DHT dht(DHTPIN, DHTTYPE);
LiquidCrystal_I2C lcd(0x27, 16, 2); // adjust address if needed

float setTemp = 22.0; // default 22 °C

void setup() {
  pinMode(RELAYPIN, OUTPUT);
  digitalWrite(RELAYPIN, LOW); // start with heater off
  dht.begin();
  lcd.init();
  lcd.backlight();
}

void loop() {
  // Read temperature
  float curTemp = dht.readTemperature();
  if (isnan(curTemp)) {
    lcd.setCursor(0,0);
    lcd.print("Sensor error   ");
    delay(2000);
    return;
  }

  // Read potentiometer and map to 15‑30 °C range
  int potVal = analogRead(POTPIN);
  setTemp = map(potVal, 0, 1023, 150, 300) / 10.0;

  // Simple on/off control
  if (curTemp < setTemp - 0.5) {
    digitalWrite(RELAYPIN, HIGH); // heater on
  } else if (curTemp > setTemp + 0.5) {
    digitalWrite(RELAYPIN, LOW);  // heater off
  }

  // Display info
  lcd.setCursor(0,0);
  lcd.print("Cur:");
  lcd.print(curTemp,1);
  lcd.print((char)223); // degree symbol
  lcd.print("C   ");

  lcd.setCursor(0,1);
  lcd.print("Set:");
  lcd.print(setTemp,1);
  lcd.print((char)223);
  lcd.print("C   ");

  delay(1000);
}

A few notes:

The map() function converts the raw potentiometer reading into a temperature range that feels comfortable for most homes (15 °C‑30 °C).
The 0.5 °C deadband prevents the heater from flickering on and off rapidly.
If you add a Wi‑Fi module later, you can expose setTemp via a simple web page – but that’s a whole other tutorial.

Upload the sketch, power the board, and you should see the current temperature and set point on the LCD. Turn the knob and watch the set point move; the relay will click when the heater turns on.

Testing and Tuning

Safety first – Keep the heater disconnected while you verify the relay clicks. Use a multimeter to confirm the relay contacts open and close as expected.
Simulate temperature – If you have a hair dryer, point it at the sensor for a few seconds; the LCD should show a rise and the relay should turn off once the set point is exceeded.
Fine‑tune the deadband – Some homes have a furnace that takes a minute or two to respond. If you notice the temperature overshooting, increase the deadband to ±1 °C.
Mount the sensor – Place the DHT22 away from direct sunlight, drafts, or the heater itself. A small wall‑mounted enclosure works well.

Once you’re happy with the behavior, move the circuit from the breadboard to a perf board or solder it inside your project box. Run the wires to the furnace relay, secure everything, and you have a fully functional smart thermostat.

Putting It All Together

Building a thermostat from scratch may sound like a big undertaking, but the parts are cheap and the code is only a few dozen lines. The biggest payoff is the confidence that comes from knowing exactly how your heating system is being controlled. Plus, you can always expand the project: add a temperature logger, integrate with Home Assistant, or swap the potentiometer for a rotary encoder with a nicer UI.
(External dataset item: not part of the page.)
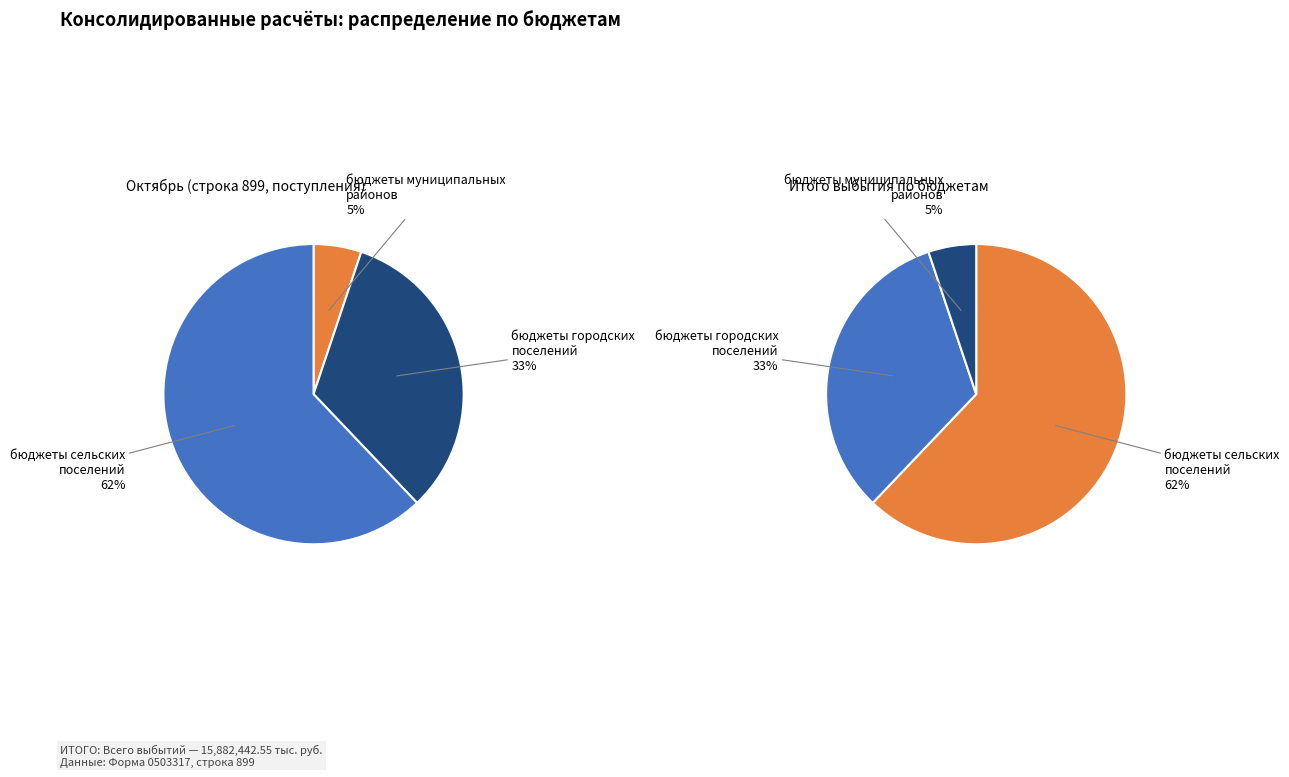

What is the largest slice in the pie chart?

бюджеты сельских поселений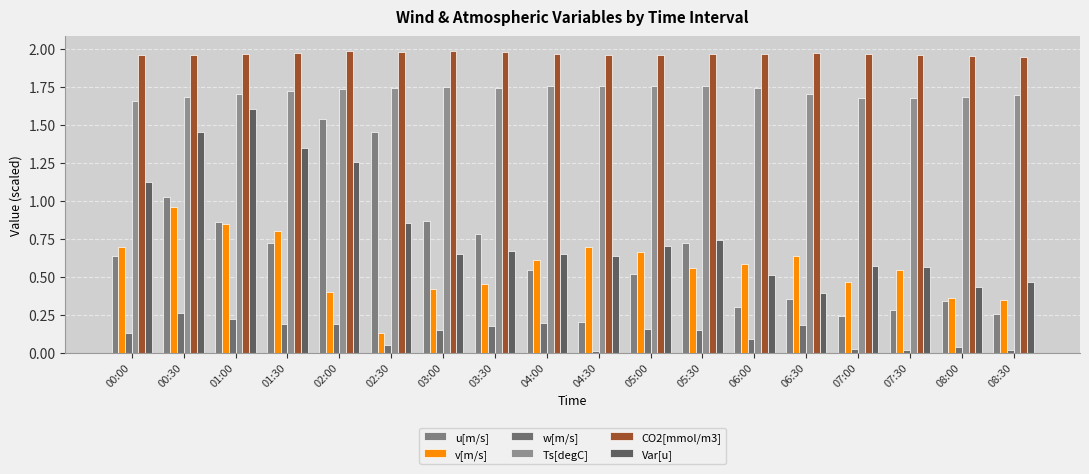

The Ts[degC] series shows 1.7 at 08:00. True or false?

True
When I first built this for my own apartment, I was amazed at how quickly the temperature settled after I set a new target. The old programmable thermostat would bounce around for hours; my Arduino version steadied within ten minutes. The savings on the electric bill were modest at first, but over a winter they added up, and the sense of ownership is priceless.

If you run into a snag, double‑check the wiring, make sure the relay is rated for your heater’s voltage and current, and verify the sensor is getting clean power. Most problems boil down to a loose jumper or a mis‑wired LCD.

Enjoy the warmth, and happy hacking!